Пальцы пробежали по ее лобку. Она ощутила укус желания. Изогнулась, когда прикосновение повторилось, удивляясь тому, что удовольствие волной прокатилось к бедрам, желая ощутить его снова. Ее накрыло мужское тело. Горячее. Напряженное. Она развела бедра, чтобы принять его в себя, оторвалась от губ, осознав, что еще мгновение, и она задохнется. Помотала головой, пытаясь вдохнуть, но не смогла и закричала. И распахнула глаза, неожиданно для себя оказавшись на пике наслаждения. Понимание, где она и с кем, вернулось не сразу. Темные занавеси, лицо барона, танцующее над ней в ритме его движений в ее теле. Щеки девушки залила краска стыда. Ей хотелось оттолкнуть его, но она не нашла в себе сил это сделать. Проснувшееся, порабощенное наслаждением тело отказывалось подчиниться. Внезапно оно стало для нее источником жестокой муки. Пытка… Для тела и для разума. Тело, бичующее разум… Она задвигалась в такт движениям Жака — дыша тяжело, с хрипом, как умирающая, с глазами, полными слез. Жива… Она выжила. Но сможет ли она простить себе это? Барон упал на кровать рядом с ней, на его тонких губах играла улыбка удовлетворения. Она не шевелилась. Волна блаженства накрыла ее тело, отрицающее душу, побежденное предательством.

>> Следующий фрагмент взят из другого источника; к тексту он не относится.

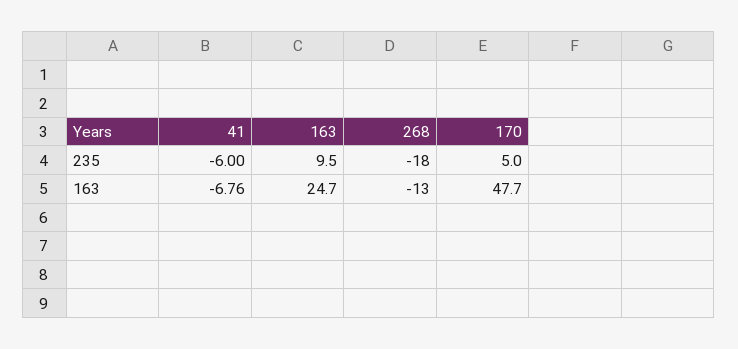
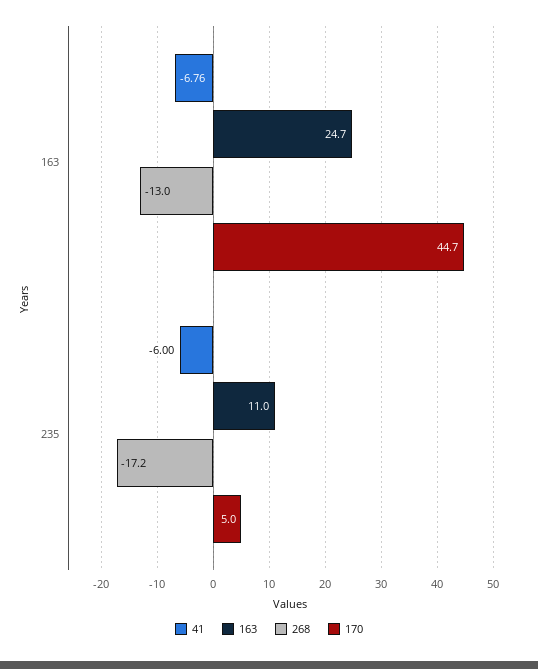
  {
    "41": {
      "235": -6,
      "163": -6.76
    },
    "163": {
-     "235": 9.5,
+     "235": 11,
      "163": 24.7
    },
    "268": {
-     "235": -18,
+     "235": -17.2,
      "163": -13
    },
    "170": {
      "235": 5,
-     "163": 47.7
+     "163": 44.7
    }
  }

— Ты свободна, — прошептал барон, у которого сами собой закрывались глаза.
Обычно она бесшумно уходила, прежде чем он успевал погрузиться в сон. Теперь она молчала и не торопилась уйти.
— Я не хочу, чтобы любовь была для тебя тяжким бременем, прекрасная Альгонда. Ты станешь приходить ко мне по своему желанию, или не приходи вовсе. Отныне тебе самой решать.
— Я не смогу, — честно ответила она.
Он повернул голову и посмотрел на ее профиль. Она закрыла глаза, возможно, ожидая вспышки гнева. Разумеется, он бы предпочел другой ответ, но, странное дело, даже тот, что он только что услышал, его устроил.
— Мне нравится твоя откровенность. Это редкое качество. И в награду я разрешаю тебе сегодня не работать. Беги к своему возлюбленному. В день моей свадьбы я буду рад объявить о вашем обручении.
С сердца Альгонды словно камень свалился. Не шевелясь, она долго лежала рядом с бароном, подыскивая слова признательности. Вскоре послышалось сопение. Барон уснул.